SCMP August 13 2009
Once upon a time the idea of united front tactics was to use non-communist
progressive forces to strengthen the communist-led assault on feudalism,
landlordism, organised crime, monopoly capitalism and bureaucratic
corruption. Today, it seems that the purpose of a united front, as
understood by Beijing and as practised by its acolytes, is to protect
a new hereditary feudalism, the power of landlords and monopoly capitalists,
and of gambling empires that thrive on the ready availability of large-scale
money laundering, prostitution and related rackets.
Hong Kong was recently host to United Front Work Department chief
Du Qinglin, who was in the city to launch a local branch of the China
Reunification Council, another body seemingly designed to offer local
bigwigs new opportunities to ingratiate themselves with Beijing in
the hope of the usual commercial rewards. Mr Du provided an opportunity
for a group of leading landlords to express their dissatisfaction with
the Legislative Council for hindering projects that would favour themselves
and the bureaucrats who do their bidding, or for demanding health and
environmental safeguards. Legco's modest attempts to achieve transparency,
a level playing field and replace collusion with competition are an
obstacle to their interests.

* Information provided:

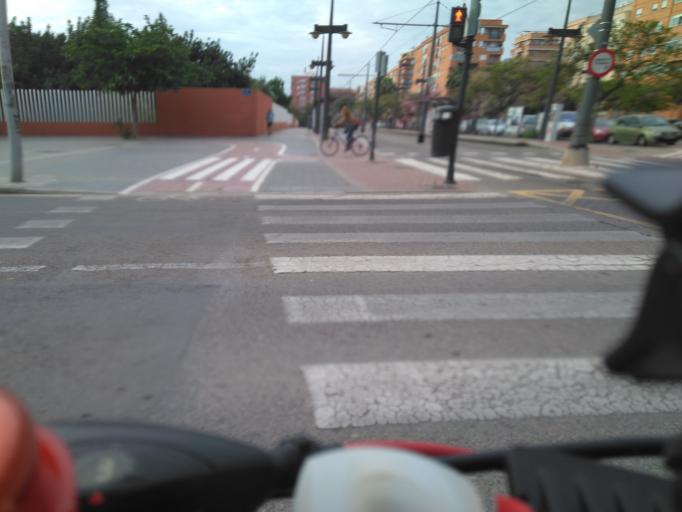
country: ES
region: Valencia
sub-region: Provincia de Valencia
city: Valencia
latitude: 39.4884
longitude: -0.3840
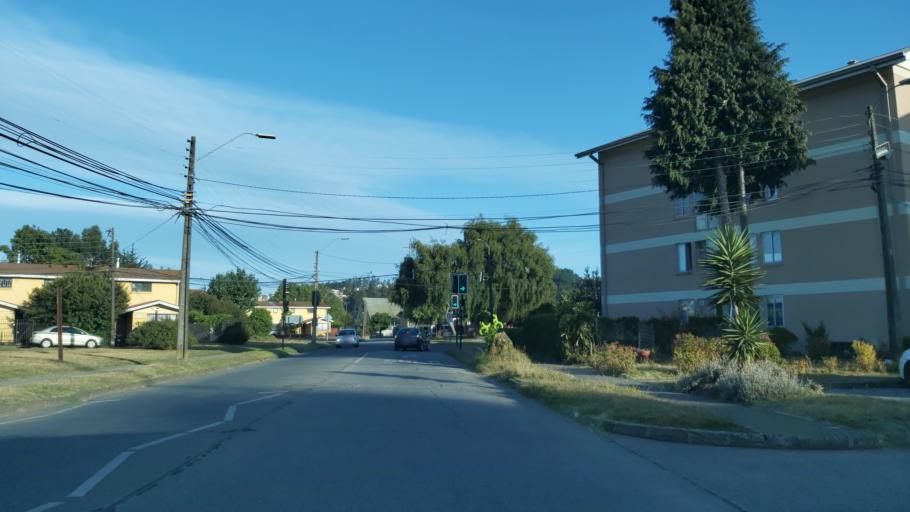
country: CL
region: Biobio
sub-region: Provincia de Concepcion
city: Concepcion
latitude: -36.8432
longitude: -73.1038
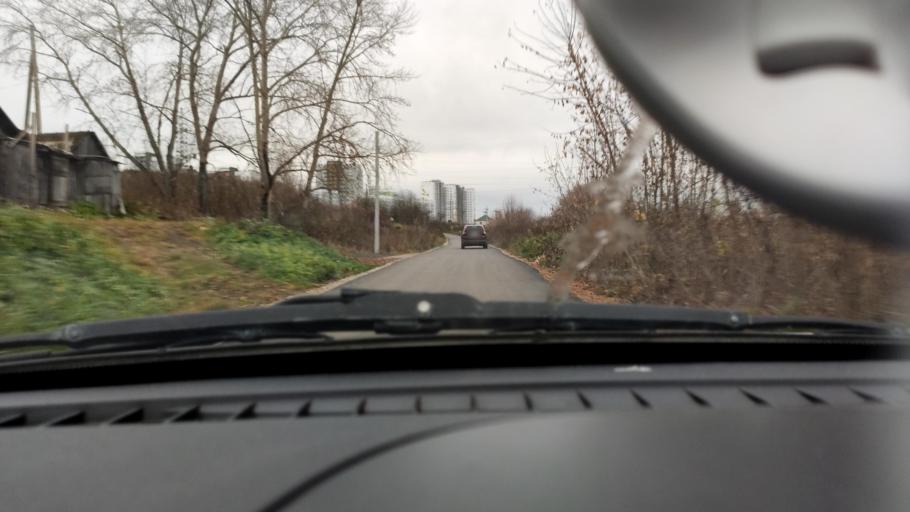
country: RU
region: Perm
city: Kondratovo
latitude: 57.9938
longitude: 56.1224
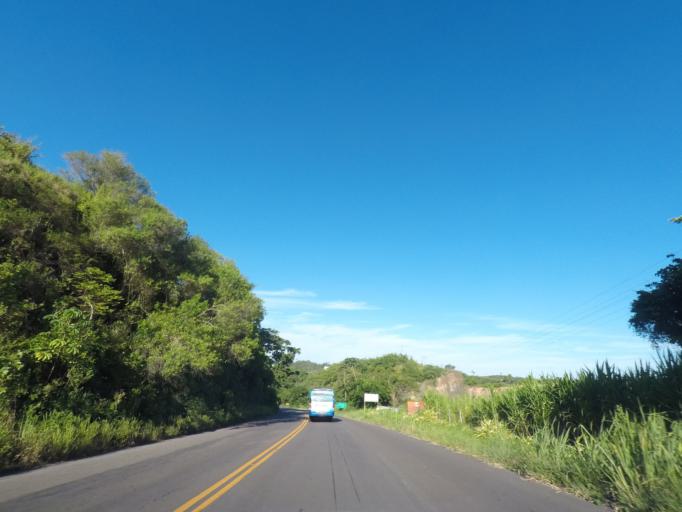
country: BR
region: Bahia
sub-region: Nazare
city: Nazare
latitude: -13.0286
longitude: -39.0033
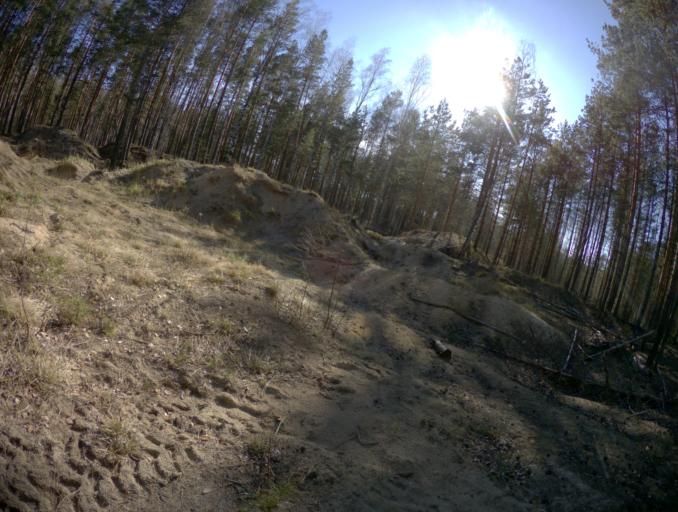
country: RU
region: Vladimir
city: Ivanishchi
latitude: 55.6972
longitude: 40.4265
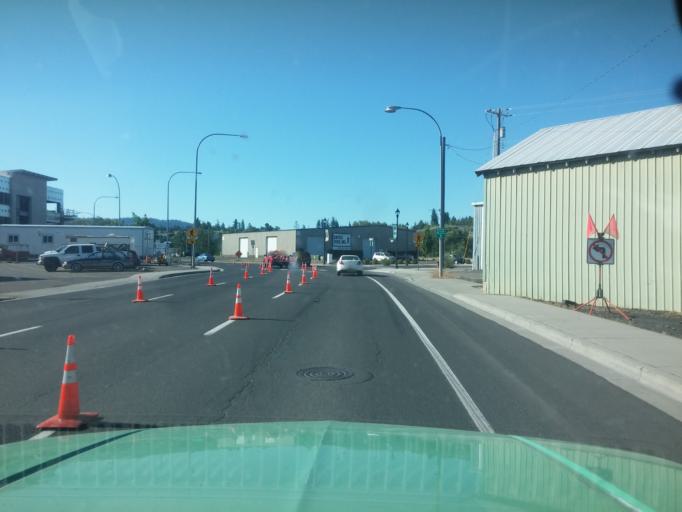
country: US
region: Idaho
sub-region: Latah County
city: Moscow
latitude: 46.7287
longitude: -117.0029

* Exercise tasks:
1. In the column on united front tactics, who came to Hong Kong to launch a local branch of the China Reunification Council?
2. Copy the stretch of the records from the line containing "region: Perm" through the end of the records, and omit the pictures.

* Solutions in order:
1. United Front Work Department chief Du Qinglin

2.
region: Perm
city: Kondratovo
latitude: 57.9938
longitude: 56.1224
country: BR
region: Bahia
sub-region: Nazare
city: Nazare
latitude: -13.0286
longitude: -39.0033
country: RU
region: Vladimir
city: Ivanishchi
latitude: 55.6972
longitude: 40.4265
country: US
region: Idaho
sub-region: Latah County
city: Moscow
latitude: 46.7287
longitude: -117.0029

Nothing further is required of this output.